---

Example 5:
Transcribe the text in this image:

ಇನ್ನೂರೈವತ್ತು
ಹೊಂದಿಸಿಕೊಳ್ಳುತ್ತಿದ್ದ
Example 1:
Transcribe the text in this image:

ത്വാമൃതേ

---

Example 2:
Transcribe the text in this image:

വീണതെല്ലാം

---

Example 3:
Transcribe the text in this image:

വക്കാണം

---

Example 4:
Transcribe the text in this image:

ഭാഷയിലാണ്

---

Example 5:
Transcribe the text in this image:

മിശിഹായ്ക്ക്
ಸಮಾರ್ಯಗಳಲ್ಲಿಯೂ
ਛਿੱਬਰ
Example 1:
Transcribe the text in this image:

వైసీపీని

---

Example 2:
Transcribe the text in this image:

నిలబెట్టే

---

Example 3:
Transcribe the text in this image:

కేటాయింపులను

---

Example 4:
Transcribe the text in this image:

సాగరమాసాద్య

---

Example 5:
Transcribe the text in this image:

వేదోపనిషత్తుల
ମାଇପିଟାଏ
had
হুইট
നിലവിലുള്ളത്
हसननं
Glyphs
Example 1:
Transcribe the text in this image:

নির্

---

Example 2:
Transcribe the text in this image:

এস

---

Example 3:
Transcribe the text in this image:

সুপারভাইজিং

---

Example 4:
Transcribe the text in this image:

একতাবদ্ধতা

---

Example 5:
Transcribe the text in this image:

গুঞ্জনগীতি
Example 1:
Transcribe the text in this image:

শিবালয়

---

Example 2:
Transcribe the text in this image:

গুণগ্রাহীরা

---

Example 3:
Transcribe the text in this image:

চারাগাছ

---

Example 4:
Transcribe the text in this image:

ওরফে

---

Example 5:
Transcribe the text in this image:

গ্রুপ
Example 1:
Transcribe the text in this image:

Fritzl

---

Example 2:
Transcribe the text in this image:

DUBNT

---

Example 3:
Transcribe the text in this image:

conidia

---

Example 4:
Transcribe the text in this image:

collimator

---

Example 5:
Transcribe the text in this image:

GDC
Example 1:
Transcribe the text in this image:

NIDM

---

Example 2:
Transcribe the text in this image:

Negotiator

■ ■ ■

Problem to solve
Would you output the full listing exactly as it stands?

Written response
---

Example 5:
Transcribe the text in this image:

ಇನ್ನೂರೈವತ್ತು
ಹೊಂದಿಸಿಕೊಳ್ಳುತ್ತಿದ್ದ
Example 1:
Transcribe the text in this image:

ത്വാമൃതേ

---

Example 2:
Transcribe the text in this image:

വീണതെല്ലാം

---

Example 3:
Transcribe the text in this image:

വക്കാണം

---

Example 4:
Transcribe the text in this image:

ഭാഷയിലാണ്

---

Example 5:
Transcribe the text in this image:

മിശിഹായ്ക്ക്
ಸಮಾರ್ಯಗಳಲ್ಲಿಯೂ
ਛਿੱਬਰ
Example 1:
Transcribe the text in this image:

వైసీపీని

---

Example 2:
Transcribe the text in this image:

నిలబెట్టే

---

Example 3:
Transcribe the text in this image:

కేటాయింపులను

---

Example 4:
Transcribe the text in this image:

సాగరమాసాద్య

---

Example 5:
Transcribe the text in this image:

వేదోపనిషత్తుల
ମାଇପିଟାଏ
had
হুইট
നിലവിലുള്ളത്
हसननं
Glyphs
Example 1:
Transcribe the text in this image:

নির্

---

Example 2:
Transcribe the text in this image:

এস

---

Example 3:
Transcribe the text in this image:

সুপারভাইজিং

---

Example 4:
Transcribe the text in this image:

একতাবদ্ধতা

---

Example 5:
Transcribe the text in this image:

গুঞ্জনগীতি
Example 1:
Transcribe the text in this image:

শিবালয়

---

Example 2:
Transcribe the text in this image:

গুণগ্রাহীরা

---

Example 3:
Transcribe the text in this image:

চারাগাছ

---

Example 4:
Transcribe the text in this image:

ওরফে

---

Example 5:
Transcribe the text in this image:

গ্রুপ
Example 1:
Transcribe the text in this image:

Fritzl

---

Example 2:
Transcribe the text in this image:

DUBNT

---

Example 3:
Transcribe the text in this image:

conidia

---

Example 4:
Transcribe the text in this image:

collimator

---

Example 5:
Transcribe the text in this image:

GDC
Example 1:
Transcribe the text in this image:

NIDM

---

Example 2:
Transcribe the text in this image:

Negotiator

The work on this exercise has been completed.